1. Tenure of Non-Independent Directors
- Non-independent directors (including executive and non-executive directors) do not have a fixed maximum tenure under the Companies Act, 2013.
- However, they are subject to retirement by rotation, where at least two-thirds of the board must retire by rotation in listed companies.
- These directors can be reappointed indefinitely through shareholder approval at the Annual General Meeting (AGM).
- Their tenure is generally governed by the company’s Articles of Association and board resolutions.
- Each appointment typically lasts until the next AGM or for a period specified in the resolution.
2. Tenure of Managing Director or Whole-Time Director
- The maximum tenure for a Managing Director or Whole-Time Director is 5 years per appointment.
- They may be reappointed for another term after the current term ends, subject to board and shareholder approval.
- Reappointment cannot be made earlier than 1 year before the expiry of the existing term.
- The terms and conditions, including remuneration, must comply with Schedule V of the Companies Act.
- Listed companies must also comply with SEBI’s LODR guidelines.
3. Tenure of Independent Directors
- An Independent Director can hold office for a maximum of two consecutive terms of 5 years each (total 10 years).
- After completing 10 years, they must take a mandatory cooling-off period of 3 years before reappointment in the same company.
- During the cooling-off period, they must not be associated with the company in any other capacity.
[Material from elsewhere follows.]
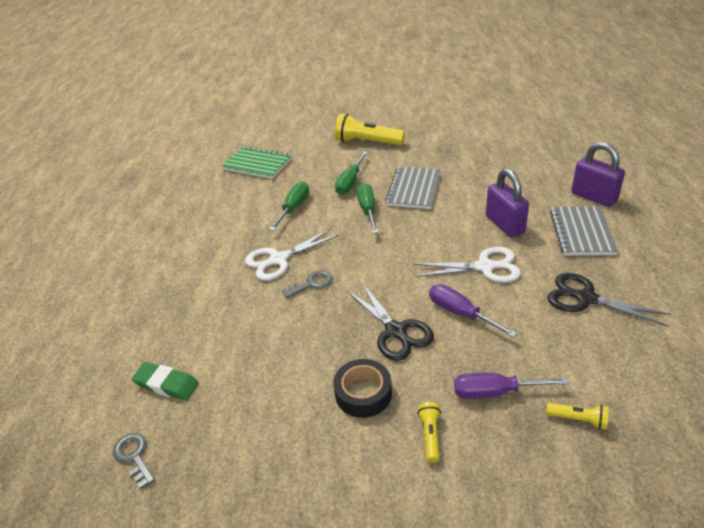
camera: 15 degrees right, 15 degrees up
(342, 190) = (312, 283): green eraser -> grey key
- Each term of 5 years must be approved by shareholders by a special resolution.
- Listed companies are also required to disclose the terms of appointment in their corporate governance reports.
4. Tenure of Additional, Alternate, and Nominee Directors
- Additional Directors hold office only until the next AGM.
- Alternate Directors serve during the absence (not less than 3 months) of the original director and cease automatically on their return.
- Nominee Directors are appointed for the duration defined by the institution or agreement that nominated them.
- Their continuation is subject to the terms of the appointment authority.
- All appointments must be reported to the Registrar of Companies.
5. Regulatory and Filing Requirements
- Appointments and reappointments must be recorded in the board meeting minutes and approved in the AGM if required.
- Changes in directorship must be filed with the Registrar of Companies (ROC) using Form DIR-12 within 30 days.
- Director reappointments must comply with conditions related to qualification, age, and disqualification provisions under Sections 164 and 196.
- Failure to observe proper tenure and approvals can lead to penalties and disqualification.